Saratoga Hot Springs Resort, just 50 rooms, first opened some 145 years ago as a log store and today is considered the state’s premier mineral hot springs. “I think it is one of the best hot springs destinations,” said one visitor from Denver, who has visited many in Colorado and elsewhere.

The rooms surround a big lawn and the 70-fot hot springs pool, plus and individual teepee-covered pools, each one a bit hotter than the next.  There is a spa and fitness center. And though the hotel is strict about its 3 pm check -in, we were able to change in the fitness center and relax in the pools and snooze in the loungers. 

Hobo Hot Springs is free to the public in Saratoga WY
Hobo Hot Springs is free to the public in Saratoga WY

Before white settlers moved here in the late 19th Century, the land around the natural hot springs was neutral ground between Native American tribes who frequented this area for the healing waters. The log building was the first post office, community center, saloon, gambling hall and bar. Explorers, trappers, fur traders and settlers came here for a hot bath. The hotel was built in 1884 and attracted military officers from nearby Fort Steele, local ranch, and sportsmen from the East Coast for its healing waters.

After the hotel burned down in the early years of the 20th Century, the state of Wyoming purchased the site and established the Saratoga Hot Springs State Reserve. Travelers paid 50 cents for a dip. The hotel was rebuilt in1950. In 2008, it was bought by International Resort Properties and transitioned into a four season Wyoming Resort.

Today people come here to ride horses, hike, flyfish, tube and kayak on the North Platte River, and snowmobile in winter (guided tours are available from Wyoming Outdoor Adventures).
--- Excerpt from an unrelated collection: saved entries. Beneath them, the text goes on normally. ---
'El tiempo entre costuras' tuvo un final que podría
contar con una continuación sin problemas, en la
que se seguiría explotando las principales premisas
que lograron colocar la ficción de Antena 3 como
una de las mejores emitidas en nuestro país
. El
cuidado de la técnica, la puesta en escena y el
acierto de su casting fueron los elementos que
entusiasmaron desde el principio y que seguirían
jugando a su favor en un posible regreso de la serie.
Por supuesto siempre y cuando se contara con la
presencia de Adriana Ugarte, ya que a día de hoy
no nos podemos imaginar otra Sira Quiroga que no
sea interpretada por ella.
They also come to sample craft bears at the Snowy Mountain Brewery at the hotel.  Incidentally, the brewery is named from the Snowy Mountain Range in this area. There are an assortment of brewery beers on tap—everything from Altitude Apricot brewed with apricot puree, to chocolate meltdown java porter — infused with coffee, chocolate, and tobacco notes to coconut stout. There is also pale ale, lager, and more.
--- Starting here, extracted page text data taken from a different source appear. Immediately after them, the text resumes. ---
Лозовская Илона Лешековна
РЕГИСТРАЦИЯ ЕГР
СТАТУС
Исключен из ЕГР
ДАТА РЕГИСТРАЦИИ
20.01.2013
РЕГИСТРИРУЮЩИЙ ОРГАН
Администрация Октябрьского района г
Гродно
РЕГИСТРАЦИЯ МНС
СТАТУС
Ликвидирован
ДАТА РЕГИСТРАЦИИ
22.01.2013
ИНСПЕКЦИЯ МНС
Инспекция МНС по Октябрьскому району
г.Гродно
Saturday night pizza and craft beer special at Snowy Mountain Brewery  at Saratoga Hot Springs in Wyoming
Saturday night pizza and craft beer special at Snowy Mountain Brewery at Saratoga Hot Springs in Wyoming

We opted for a Friday night special—a pizza ($29) with a pitcher or lager ($10). There are burgers, salads, steaks, BBQ ribs and more.  While we were here, a surprise 60th birthday party was going on in the Biergarten while nearby families were playing outdoor games. There’s a pool table inside and TVs turned to the latest sports events.

Saratoga may be tiny (just 2500 people) but it’s a fun stop on a road trip with a great Italian restaurant, Bella’s Bistro, popular Saratoga Sandwich Company, historic Wolf Lodge hotel with just 10 rooms and a steak house. There are also vintage stores (my husband Andy scored a nice western shirt for $15), and western jewelry and gear stores that can sell you all you need for fishing and other outdoor adventures.

Time for one more “dip” in the hot springs pool before we have to leave.